* Task description *
Only the lines holding the string "vertical" are needed; copy each of them from the data.

★ ★ ★

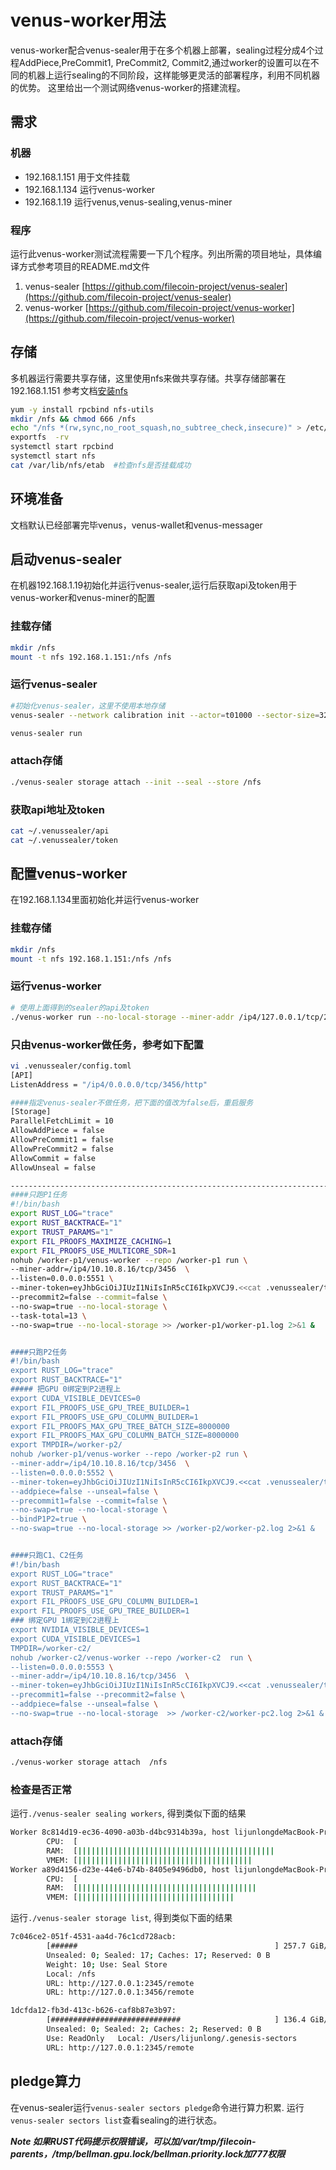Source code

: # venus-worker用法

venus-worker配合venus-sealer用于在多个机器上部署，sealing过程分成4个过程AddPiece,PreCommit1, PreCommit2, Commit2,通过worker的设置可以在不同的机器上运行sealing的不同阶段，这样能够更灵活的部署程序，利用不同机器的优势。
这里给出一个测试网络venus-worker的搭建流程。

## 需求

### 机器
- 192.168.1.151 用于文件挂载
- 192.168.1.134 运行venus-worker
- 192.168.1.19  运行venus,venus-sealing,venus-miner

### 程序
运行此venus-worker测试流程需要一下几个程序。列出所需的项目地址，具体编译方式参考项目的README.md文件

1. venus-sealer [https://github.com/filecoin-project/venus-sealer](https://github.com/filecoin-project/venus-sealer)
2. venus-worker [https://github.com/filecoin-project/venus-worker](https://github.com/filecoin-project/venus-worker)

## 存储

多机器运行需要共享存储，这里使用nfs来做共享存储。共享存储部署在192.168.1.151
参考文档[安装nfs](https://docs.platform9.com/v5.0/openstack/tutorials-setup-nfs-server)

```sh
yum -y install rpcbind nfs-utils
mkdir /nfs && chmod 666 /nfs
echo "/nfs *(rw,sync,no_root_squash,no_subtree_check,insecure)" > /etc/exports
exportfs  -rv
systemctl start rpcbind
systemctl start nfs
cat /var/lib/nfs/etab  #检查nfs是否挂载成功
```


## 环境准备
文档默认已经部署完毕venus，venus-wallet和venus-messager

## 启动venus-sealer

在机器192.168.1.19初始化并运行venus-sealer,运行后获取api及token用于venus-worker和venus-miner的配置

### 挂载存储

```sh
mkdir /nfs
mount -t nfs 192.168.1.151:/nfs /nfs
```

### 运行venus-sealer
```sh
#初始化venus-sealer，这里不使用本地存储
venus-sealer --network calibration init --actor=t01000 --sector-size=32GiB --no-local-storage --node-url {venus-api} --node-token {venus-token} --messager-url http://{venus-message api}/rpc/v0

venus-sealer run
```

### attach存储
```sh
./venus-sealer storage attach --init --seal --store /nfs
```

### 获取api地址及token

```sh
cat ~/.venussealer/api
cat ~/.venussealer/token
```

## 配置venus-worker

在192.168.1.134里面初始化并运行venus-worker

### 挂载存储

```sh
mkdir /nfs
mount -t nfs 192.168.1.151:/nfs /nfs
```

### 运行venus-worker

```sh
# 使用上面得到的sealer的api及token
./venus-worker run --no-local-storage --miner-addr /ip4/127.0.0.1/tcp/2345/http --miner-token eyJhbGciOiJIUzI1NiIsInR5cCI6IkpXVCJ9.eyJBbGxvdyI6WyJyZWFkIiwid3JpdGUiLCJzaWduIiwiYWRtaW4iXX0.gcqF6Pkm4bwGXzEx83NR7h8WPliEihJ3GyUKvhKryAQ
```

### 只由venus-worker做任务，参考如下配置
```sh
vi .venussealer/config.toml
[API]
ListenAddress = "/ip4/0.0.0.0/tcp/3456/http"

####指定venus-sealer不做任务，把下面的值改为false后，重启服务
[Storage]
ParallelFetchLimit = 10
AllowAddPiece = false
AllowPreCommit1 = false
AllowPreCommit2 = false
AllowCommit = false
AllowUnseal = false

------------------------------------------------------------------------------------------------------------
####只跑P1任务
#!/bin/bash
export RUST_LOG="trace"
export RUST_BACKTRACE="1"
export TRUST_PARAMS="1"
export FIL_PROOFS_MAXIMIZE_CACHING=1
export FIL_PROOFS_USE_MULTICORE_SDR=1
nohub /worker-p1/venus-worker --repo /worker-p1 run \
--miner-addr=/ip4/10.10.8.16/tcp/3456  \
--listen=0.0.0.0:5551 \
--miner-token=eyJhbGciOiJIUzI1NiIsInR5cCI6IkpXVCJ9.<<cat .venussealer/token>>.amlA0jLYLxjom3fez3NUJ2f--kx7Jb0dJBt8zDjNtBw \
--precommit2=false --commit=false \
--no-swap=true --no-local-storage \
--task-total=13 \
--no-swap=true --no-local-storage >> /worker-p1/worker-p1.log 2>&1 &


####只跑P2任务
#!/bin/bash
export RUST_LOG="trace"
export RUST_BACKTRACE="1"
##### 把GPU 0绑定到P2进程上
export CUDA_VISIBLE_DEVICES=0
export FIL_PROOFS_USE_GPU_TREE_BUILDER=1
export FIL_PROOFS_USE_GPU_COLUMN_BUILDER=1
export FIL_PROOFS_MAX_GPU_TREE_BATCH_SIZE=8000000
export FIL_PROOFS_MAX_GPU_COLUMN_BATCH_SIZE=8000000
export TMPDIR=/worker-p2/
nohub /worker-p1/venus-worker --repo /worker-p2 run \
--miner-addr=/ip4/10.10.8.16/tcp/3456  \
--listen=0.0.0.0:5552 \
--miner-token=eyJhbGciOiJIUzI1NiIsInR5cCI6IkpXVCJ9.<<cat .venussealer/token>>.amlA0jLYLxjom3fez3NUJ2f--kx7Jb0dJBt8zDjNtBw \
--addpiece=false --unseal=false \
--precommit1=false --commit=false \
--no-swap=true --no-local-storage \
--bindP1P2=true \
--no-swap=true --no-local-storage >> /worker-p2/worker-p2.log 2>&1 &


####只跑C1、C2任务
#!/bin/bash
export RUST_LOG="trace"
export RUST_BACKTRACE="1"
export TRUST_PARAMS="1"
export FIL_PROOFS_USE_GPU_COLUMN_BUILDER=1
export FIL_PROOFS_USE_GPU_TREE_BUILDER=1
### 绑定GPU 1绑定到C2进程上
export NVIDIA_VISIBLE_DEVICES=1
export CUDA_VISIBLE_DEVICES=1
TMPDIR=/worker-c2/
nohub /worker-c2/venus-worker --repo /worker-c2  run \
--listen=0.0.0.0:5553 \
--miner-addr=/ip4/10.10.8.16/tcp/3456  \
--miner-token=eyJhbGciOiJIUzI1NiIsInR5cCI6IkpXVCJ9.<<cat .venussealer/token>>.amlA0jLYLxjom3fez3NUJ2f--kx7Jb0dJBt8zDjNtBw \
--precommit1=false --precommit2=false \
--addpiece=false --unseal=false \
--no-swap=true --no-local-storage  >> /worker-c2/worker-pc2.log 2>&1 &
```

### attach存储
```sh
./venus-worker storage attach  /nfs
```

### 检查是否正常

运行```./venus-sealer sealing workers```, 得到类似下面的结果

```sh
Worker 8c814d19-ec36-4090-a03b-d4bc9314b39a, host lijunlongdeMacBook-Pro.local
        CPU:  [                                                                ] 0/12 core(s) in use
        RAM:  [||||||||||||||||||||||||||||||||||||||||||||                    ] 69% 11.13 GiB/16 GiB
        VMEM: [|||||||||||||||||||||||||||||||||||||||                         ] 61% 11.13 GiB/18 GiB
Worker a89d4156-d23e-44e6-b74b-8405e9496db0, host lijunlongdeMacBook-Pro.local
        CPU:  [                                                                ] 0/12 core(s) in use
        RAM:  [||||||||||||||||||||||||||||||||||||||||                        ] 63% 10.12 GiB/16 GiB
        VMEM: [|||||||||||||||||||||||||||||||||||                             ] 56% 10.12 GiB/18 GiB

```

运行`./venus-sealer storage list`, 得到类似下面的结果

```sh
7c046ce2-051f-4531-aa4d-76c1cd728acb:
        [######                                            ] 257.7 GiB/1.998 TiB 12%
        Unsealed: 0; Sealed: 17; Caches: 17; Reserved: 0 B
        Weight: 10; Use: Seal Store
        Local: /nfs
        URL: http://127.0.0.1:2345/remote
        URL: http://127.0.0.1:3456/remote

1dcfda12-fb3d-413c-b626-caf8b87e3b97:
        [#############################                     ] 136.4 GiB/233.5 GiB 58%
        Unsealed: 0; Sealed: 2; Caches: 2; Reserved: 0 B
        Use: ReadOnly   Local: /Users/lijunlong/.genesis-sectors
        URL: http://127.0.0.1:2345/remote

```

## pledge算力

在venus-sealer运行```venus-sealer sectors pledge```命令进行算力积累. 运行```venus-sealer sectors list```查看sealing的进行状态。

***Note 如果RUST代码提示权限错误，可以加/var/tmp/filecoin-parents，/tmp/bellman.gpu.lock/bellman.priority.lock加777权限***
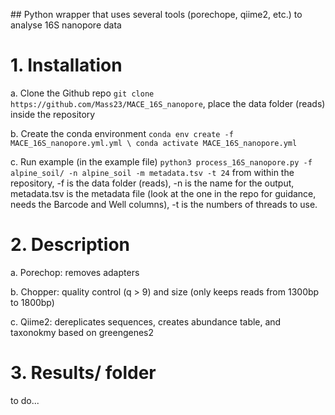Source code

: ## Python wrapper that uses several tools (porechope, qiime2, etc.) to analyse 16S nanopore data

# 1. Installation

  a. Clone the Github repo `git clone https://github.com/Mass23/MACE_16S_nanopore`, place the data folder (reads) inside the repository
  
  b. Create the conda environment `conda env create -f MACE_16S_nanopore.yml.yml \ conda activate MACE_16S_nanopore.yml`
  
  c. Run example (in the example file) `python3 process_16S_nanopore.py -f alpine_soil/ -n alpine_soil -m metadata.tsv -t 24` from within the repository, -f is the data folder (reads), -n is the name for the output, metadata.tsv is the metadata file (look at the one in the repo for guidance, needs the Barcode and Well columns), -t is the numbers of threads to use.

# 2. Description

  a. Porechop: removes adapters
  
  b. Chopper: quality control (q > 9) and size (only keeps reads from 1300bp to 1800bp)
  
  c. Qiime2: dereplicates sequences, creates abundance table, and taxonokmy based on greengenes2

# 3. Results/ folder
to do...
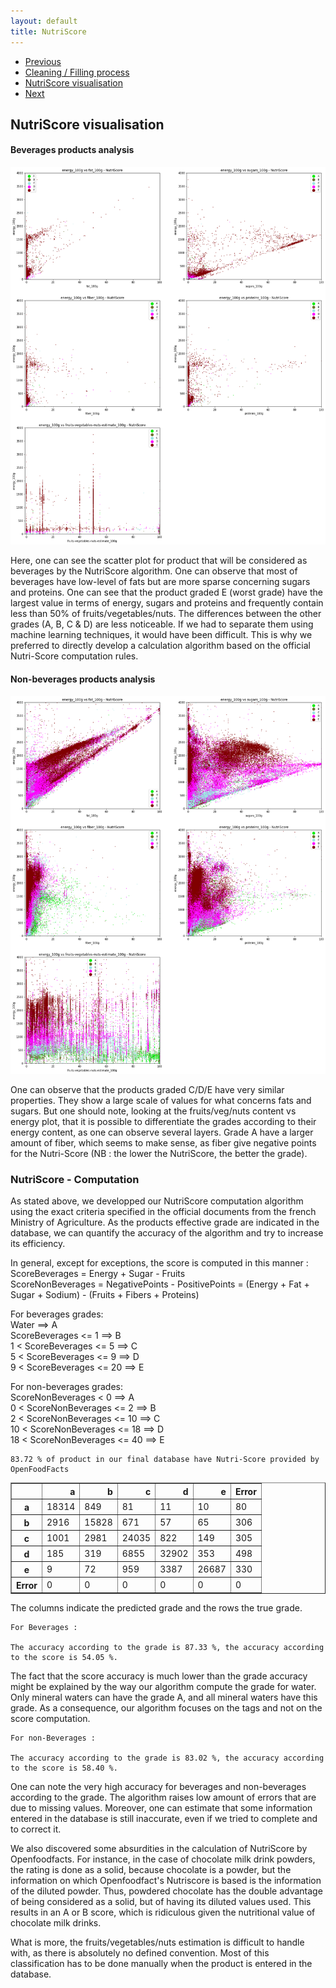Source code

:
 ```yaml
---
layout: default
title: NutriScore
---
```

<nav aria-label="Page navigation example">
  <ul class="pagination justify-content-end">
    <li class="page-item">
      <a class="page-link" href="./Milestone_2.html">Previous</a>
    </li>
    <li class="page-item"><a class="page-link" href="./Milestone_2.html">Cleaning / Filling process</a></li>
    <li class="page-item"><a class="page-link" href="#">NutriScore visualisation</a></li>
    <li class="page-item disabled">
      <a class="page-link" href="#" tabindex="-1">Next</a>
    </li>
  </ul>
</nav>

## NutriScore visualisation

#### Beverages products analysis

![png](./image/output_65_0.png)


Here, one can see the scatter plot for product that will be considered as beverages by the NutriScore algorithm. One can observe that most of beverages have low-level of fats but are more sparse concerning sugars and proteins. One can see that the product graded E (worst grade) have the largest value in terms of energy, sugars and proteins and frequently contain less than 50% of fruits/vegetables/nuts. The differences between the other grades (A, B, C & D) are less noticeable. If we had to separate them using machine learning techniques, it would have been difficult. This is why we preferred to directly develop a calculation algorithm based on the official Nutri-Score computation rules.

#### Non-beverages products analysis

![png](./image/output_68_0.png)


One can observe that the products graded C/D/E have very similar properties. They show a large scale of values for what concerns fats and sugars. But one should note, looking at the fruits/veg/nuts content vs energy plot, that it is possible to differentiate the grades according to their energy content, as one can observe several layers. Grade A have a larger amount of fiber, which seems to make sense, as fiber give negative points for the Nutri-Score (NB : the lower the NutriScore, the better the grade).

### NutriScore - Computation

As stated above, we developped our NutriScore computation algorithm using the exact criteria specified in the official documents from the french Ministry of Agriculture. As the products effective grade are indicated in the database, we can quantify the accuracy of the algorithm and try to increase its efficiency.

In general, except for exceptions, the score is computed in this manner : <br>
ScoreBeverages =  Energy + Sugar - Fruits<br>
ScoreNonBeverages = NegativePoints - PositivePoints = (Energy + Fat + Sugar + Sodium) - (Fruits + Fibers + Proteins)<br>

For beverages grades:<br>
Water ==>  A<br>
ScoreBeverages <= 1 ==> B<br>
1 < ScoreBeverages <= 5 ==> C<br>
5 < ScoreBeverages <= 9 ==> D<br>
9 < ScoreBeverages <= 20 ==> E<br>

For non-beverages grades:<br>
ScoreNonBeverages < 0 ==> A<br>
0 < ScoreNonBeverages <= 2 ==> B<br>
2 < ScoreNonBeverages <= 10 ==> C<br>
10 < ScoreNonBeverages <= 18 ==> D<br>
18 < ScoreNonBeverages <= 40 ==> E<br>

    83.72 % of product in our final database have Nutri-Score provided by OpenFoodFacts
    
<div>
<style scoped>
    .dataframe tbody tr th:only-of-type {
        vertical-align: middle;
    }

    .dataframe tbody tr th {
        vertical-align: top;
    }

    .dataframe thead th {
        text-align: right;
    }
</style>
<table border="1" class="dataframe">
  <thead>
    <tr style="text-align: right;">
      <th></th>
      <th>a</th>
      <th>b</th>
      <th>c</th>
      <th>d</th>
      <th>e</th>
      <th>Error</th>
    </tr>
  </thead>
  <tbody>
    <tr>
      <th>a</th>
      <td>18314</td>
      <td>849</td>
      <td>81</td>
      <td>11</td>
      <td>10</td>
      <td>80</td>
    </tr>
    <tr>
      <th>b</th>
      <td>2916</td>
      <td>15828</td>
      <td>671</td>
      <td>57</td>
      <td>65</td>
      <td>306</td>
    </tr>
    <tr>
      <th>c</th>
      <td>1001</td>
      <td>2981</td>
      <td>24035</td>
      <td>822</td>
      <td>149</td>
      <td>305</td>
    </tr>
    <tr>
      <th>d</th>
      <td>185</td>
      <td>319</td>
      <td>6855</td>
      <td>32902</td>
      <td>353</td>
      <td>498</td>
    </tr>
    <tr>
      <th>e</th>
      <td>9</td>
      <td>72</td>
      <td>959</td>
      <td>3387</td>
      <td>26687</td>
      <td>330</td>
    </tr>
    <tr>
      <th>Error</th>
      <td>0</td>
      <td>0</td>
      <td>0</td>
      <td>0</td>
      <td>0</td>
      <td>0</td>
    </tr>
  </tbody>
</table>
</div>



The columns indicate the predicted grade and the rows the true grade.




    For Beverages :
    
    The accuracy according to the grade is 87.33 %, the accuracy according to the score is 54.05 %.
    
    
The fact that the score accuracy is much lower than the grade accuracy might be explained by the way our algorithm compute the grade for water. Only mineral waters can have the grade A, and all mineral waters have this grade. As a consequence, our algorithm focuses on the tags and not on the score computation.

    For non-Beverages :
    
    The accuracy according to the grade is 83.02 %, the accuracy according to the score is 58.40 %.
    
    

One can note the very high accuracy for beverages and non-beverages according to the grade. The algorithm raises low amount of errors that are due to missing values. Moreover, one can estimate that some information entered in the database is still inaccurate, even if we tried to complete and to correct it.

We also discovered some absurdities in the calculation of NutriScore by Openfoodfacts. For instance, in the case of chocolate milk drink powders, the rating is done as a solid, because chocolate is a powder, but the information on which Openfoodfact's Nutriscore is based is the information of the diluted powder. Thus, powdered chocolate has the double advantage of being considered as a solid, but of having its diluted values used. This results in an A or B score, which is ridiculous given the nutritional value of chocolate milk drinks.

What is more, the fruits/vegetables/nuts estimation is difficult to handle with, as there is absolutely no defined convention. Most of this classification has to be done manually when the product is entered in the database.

★ ★ ★

* Answer space *
        vertical-align: middle;
        vertical-align: top;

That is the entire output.